- [Your objective]: Replace "Responder" with "Contestar" in the lines that begin at the line containing "XIV (Del pernicioso" and stop after the line containing "nuevos guardados en mi agenda.", and write those lines out again with nothing else altered. Give only these lines and leave the pictures out.

---------- Data for review ----------

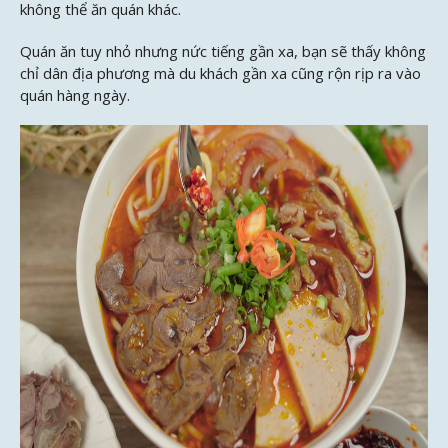
không thể ăn quán khác.
Quán ăn tuy nhỏ nhưng nức tiếng gần xa, bạn sẽ thấy không
chỉ dân địa phương mà du khách gần xa cũng rộn rịp ra vào
quán hàng ngày.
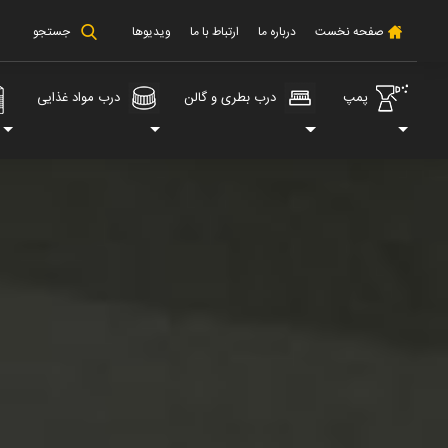
صفحه نخست
درباره ما
ارتباط با ما
ویدیوها
جستجو
پمپ
درب بطری و گالن
درب مواد غذایی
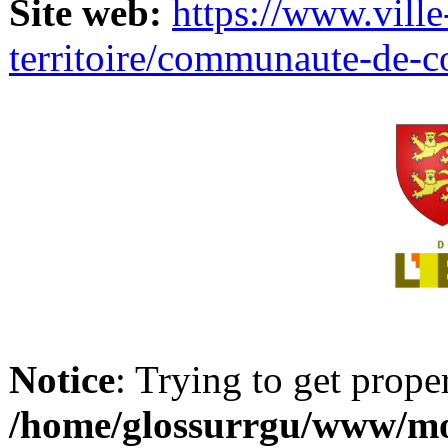
Site web:
https://www.ville
territoire/communaute-de-
Notice
: Trying to get prope
/home/glossurrgu/www/mod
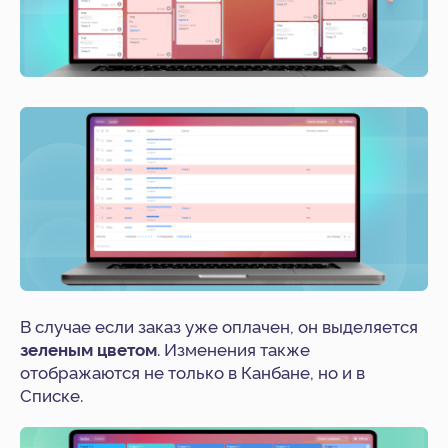
Хотите внедрить решение
в вашей компании?
Оставьте заявку
В случае если заказ уже оплачен, он выделяется
зеленым цветом
. Изменения также
отображаются не только в Канбане, но и в
Списке.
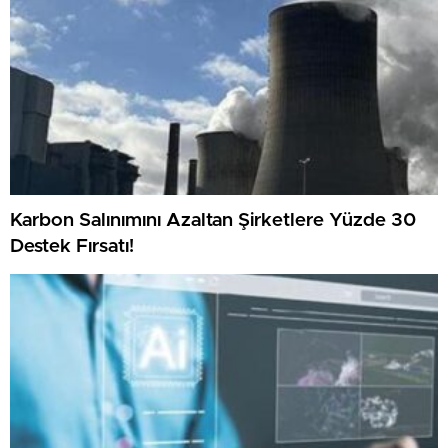
Karbon Salınımını Azaltan Şirketlere Yüzde 30
Destek Fırsatı!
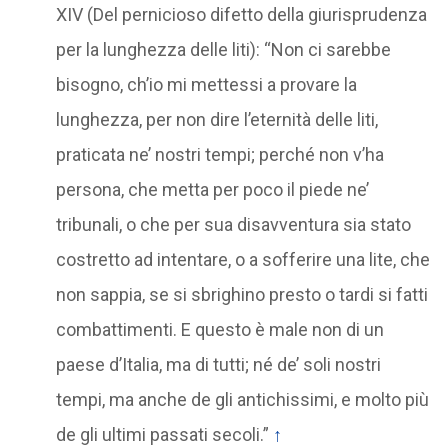
XIV (Del pernicioso difetto della giurisprudenza
per la lunghezza delle liti): “Non ci sarebbe
bisogno, ch’io mi mettessi a provare la
lunghezza, per non dire l’eternità delle liti,
praticata ne’ nostri tempi; perché non v’ha
persona, che metta per poco il piede ne’
tribunali, o che per sua disavventura sia stato
costretto ad intentare, o a sofferire una lite, che
non sappia, se si sbrighino presto o tardi si fatti
combattimenti. E questo è male non di un
paese d’Italia, ma di tutti; né de’ soli nostri
tempi, ma anche de gli antichissimi, e molto più
de gli ultimi passati secoli.”
↑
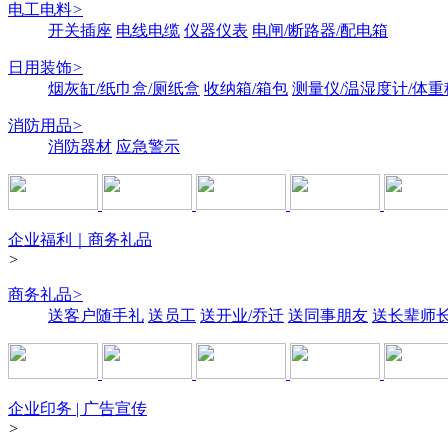
电工电料
>
开关插座
电线电缆
仪器仪表
电闸/断路器/配电箱
日用装饰
>
烟灰缸/纸巾盒/厕纸盒
收纳箱/箱包
测量仪/温湿度计/体重
消防用品
>
消防器材
应急警示
企业福利｜商务礼品
>
商务礼品
>
送客户随手礼
送员工
送开业/乔迁
送同事朋友
送长辈师
企业印务 | 广告宣传
>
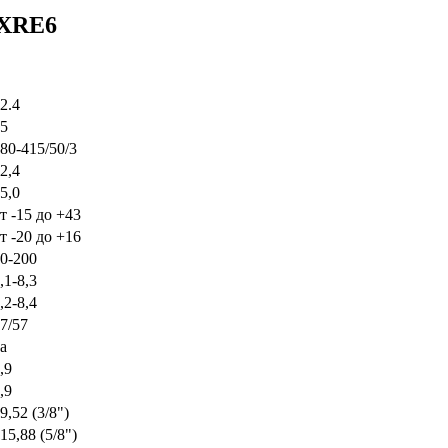
KXRE6
2.4
5
80-415/50/3
2,4
5,0
т -15 до +43
т -20 до +16
0-200
,1-8,3
,2-8,4
7/57
а
,9
,9
9,52 (3/8")
15,88 (5/8")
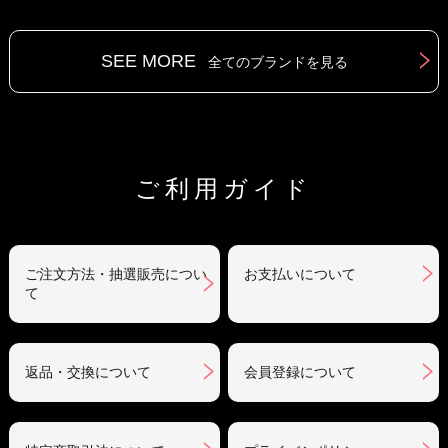
SEE MORE
全てのブランドを見る
ご利用ガイド
ご注文方法・抽選販売につい
お支払いについて
て
返品・交換について
会員登録について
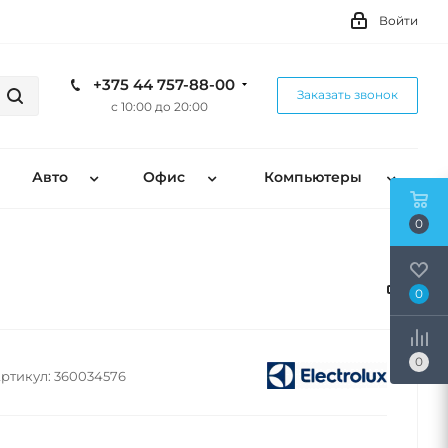
Войти
+375 44 757-88-00
Заказать звонок
с 10:00 до 20:00
Авто
Офис
Компьютеры
0
0
0
ртикул:
360034576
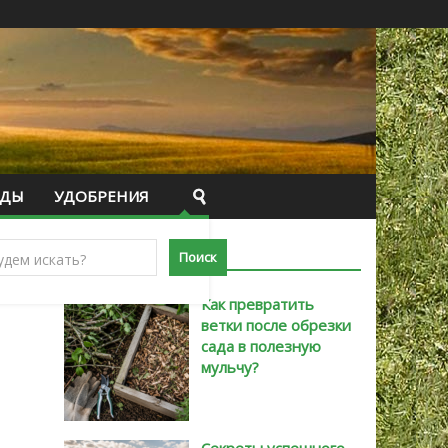
ИДЫ
УДОБРЕНИЯ
САМЫЕ НОВЫЕ
Как превратить
ветки после обрезки
сада в полезную
мульчу?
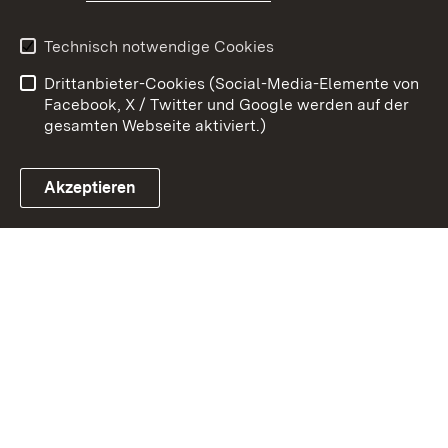
Erklärung zur
Benutzungshinweise
Technisch notwendige Cookies
Barrierefreiheit
Drittanbieter-Cookies (Social-Media-Elemente von
Impressum
Cookies
Facebook, X / Twitter und Google werden auf der
gesamten Webseite aktiviert.)
Akzeptieren
Link zum Landesportal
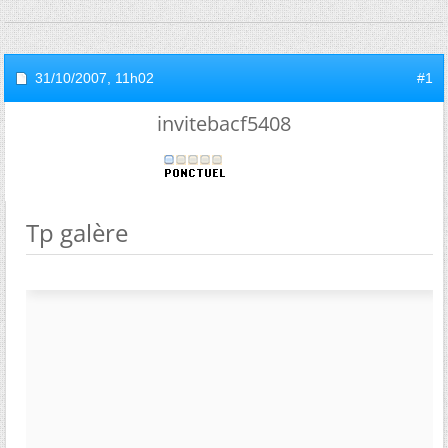
31/10/2007,
11h02
#1
invitebacf5408
Tp galère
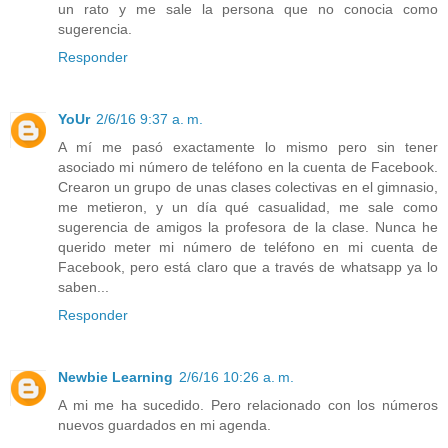
un rato y me sale la persona que no conocia como
sugerencia.
Responder
YoUr
2/6/16 9:37 a. m.
A mí me pasó exactamente lo mismo pero sin tener
asociado mi número de teléfono en la cuenta de Facebook.
Crearon un grupo de unas clases colectivas en el gimnasio,
me metieron, y un día qué casualidad, me sale como
sugerencia de amigos la profesora de la clase. Nunca he
querido meter mi número de teléfono en mi cuenta de
Facebook, pero está claro que a través de whatsapp ya lo
saben...
Responder
Newbie Learning
2/6/16 10:26 a. m.
A mi me ha sucedido. Pero relacionado con los números
nuevos guardados en mi agenda.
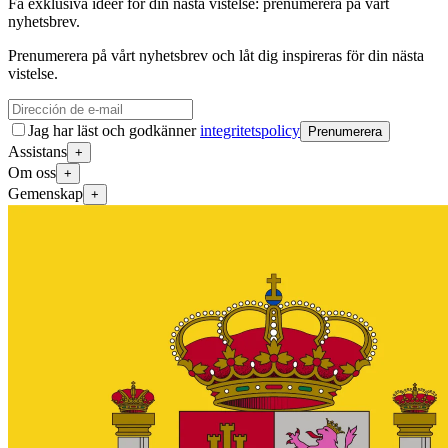
Få exklusiva idéer för din nästa vistelse: prenumerera på vårt
nyhetsbrev.
Prenumerera på vårt nyhetsbrev och låt dig inspireras för din nästa
vistelse.
Jag har läst och godkänner
integritetspolicy
Prenumerera
Assistans
+
Om oss
+
Gemenskap
+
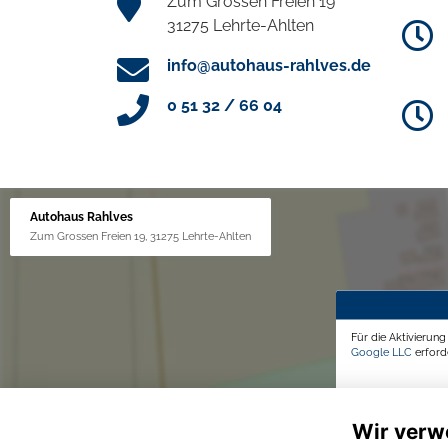
Zum Grossen Freien 19
31275 Lehrte-Ahlten
info@autohaus-rahlves.de
0 51 32 / 66 04
Autohaus Rahlves
Zum Grossen Freien 19, 31275 Lehrte-Ahlten
Für die Aktivierun
Google LLC
erforde
Wir verw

----------

- [Exercise output]:
XIV (Del pernicioso difetto della giurisprudenza
per la lunghezza delle liti): “Non ci sarebbe
bisogno, ch’io mi mettessi a provare la
lunghezza, per non dire l’eternità delle liti,
praticata ne’ nostri tempi; perché non v’ha
persona, che metta per poco il piede ne’
tribunali, o che per sua disavventura sia stato
costretto ad intentare, o a sofferire una lite, che
non sappia, se si sbrighino presto o tardi si fatti
combattimenti. E questo è male non di un
paese d’Italia, ma di tutti; né de’ soli nostri
tempi, ma anche de gli antichissimi, e molto più
de gli ultimi passati secoli.”
↑
电工电料
>
开关插座
电线电缆
仪器仪表
电闸/断路器/配电箱
日用装饰
>
烟灰缸/纸巾盒/厕纸盒
收纳箱/箱包
测量仪/温湿度计/体重
消防用品
>
消防器材
应急警示
企业福利｜商务礼品
>
商务礼品
>
送客户随手礼
送员工
送开业/乔迁
送同事朋友
送长辈师
企业印务 | 广告宣传
>
KXRE6
2.4
5
80-415/50/3
2,4
5,0
т -15 до +43
т -20 до +16
0-200
,1-8,3
,2-8,4
7/57
а
,9
,9
9,52 (3/8")
15,88 (5/8")
SEE MORE
全てのブランドを見る
ご利用ガイド
ご注文方法・抽選販売につい
お支払いについて
て
返品・交換について
会員登録について
Войти
+375 44 757-88-00
Заказать звонок
с 10:00 до 20:00
Авто
Офис
Компьютеры
0
0
0
ртикул:
360034576
ИДЫ
УДОБРЕНИЯ
САМЫЕ НОВЫЕ
Как превратить
ветки после обрезки
сада в полезную
мульчу?
Erklärung zur
Benutzungshinweise
Technisch notwendige Cookies
Barrierefreiheit
Drittanbieter-Cookies (Social-Media-Elemente von
Impressum
Cookies
Facebook, X / Twitter und Google werden auf der
gesamten Webseite aktiviert.)
Akzeptieren
Link zum Landesportal
31/10/2007,
11h02
#1
invitebacf5408
Tp galère
un rato y me sale la persona que no conocia como
sugerencia.
Contestar
YoUr
2/6/16 9:37 a. m.
A mí me pasó exactamente lo mismo pero sin tener
asociado mi número de teléfono en la cuenta de Facebook.
Crearon un grupo de unas clases colectivas en el gimnasio,
me metieron, y un día qué casualidad, me sale como
sugerencia de amigos la profesora de la clase. Nunca he
querido meter mi número de teléfono en mi cuenta de
Facebook, pero está claro que a través de whatsapp ya lo
saben...
Contestar
Newbie Learning
2/6/16 10:26 a. m.
A mi me ha sucedido. Pero relacionado con los números
nuevos guardados en mi agenda.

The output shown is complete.